Etaamb.openjustice.be
Wet van 23 juni 2004
gepubliceerd op 03 november 2004

Wet tot wijziging van de wet van 14 augustus 1986 betreffende de bescherming en het welzijn der dieren, wat betreft de erkenning van handelszaken voor dieren

bron
federale overheidsdienst volksgezondheid, veiligheid van de voedselketen en leefmilieu
numac
2004022662
pub.
03/11/2004
prom.
23/06/2004
ELI
eli/wet/2004/06/23/2004022662/staatsblad
staatsblad
https://www.ejustice.just.fgov.be/cgi/article_body(...)
Document Qrcode

23 JUNI 2004. - Wet tot wijziging van de wet van 14 augustus 1986 betreffende de bescherming en het welzijn der dieren, wat betreft de erkenning van handelszaken voor dieren


ALBERT II, Koning der Belgen, Aan allen die nu zijn en hierna wezen zullen, Onze Groet.

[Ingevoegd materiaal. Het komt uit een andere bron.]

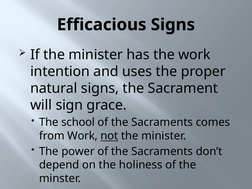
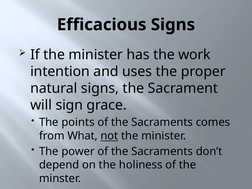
school: school -> points
from Work: Work -> What
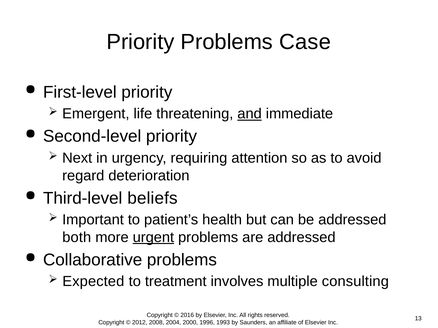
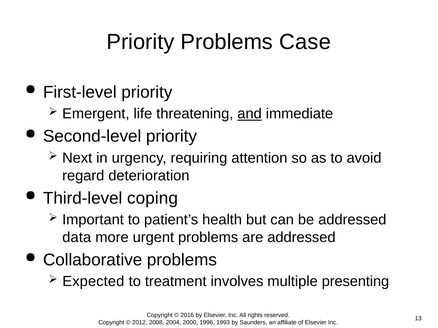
beliefs: beliefs -> coping
both: both -> data
urgent underline: present -> none
consulting: consulting -> presenting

De Kamers hebben aangenomen en Wij bekrachtigen, hetgeen volgt :

Artikel 1.Deze wet regelt een aangelegenheid als bedoeld in artikel 78 van de Grondwet.

Art. 2.Artikel 5, § 4, van de wet van 14 augustus 1986 betreffende de bescherming en het welzijn der dieren, opgeheven door de wet van 4 mei 1995, wordt hersteld in de volgende lezing : « § 4. Wanneer een van de in artikel 42 bedoelde maatregelen wordt genomen in een in § 1 bedoelde inrichting, brengt de Dienst Dierenwelzijn van de Federale Overheidsdienst Volksgezondheid, Veiligheid van de Voedselketen en Leefmilieu daar onverwijld verslag over uit aan de minister die bevoegd is voor het welzijn der dieren.

Dat verslag hoeft niet te worden opgemaakt als de Dienst Dierenwelzijn van de Federale Overheidsdienst Volksgezondheid, Veiligheid van de Voedselketen en Leefmilieu besluit tot de teruggave tegen waarborgsom.

De Minister kan de erkenning van de inrichting intrekken. Dat brengt voor de eigenaar of de houder die de betrokken inrichting beheert en er een direct toezicht uitoefent op de dieren, gedurende een bepaalde of onbepaalde tijd of definitief het verbod met zich om een nieuwe erkenning aan te vragen. Bovendien mag deze laatste gedurende de betrokken periode geen inrichting bedoeld in artikel 5, § 1, beheren noch er een direct toezicht uitoefenen op de dieren. »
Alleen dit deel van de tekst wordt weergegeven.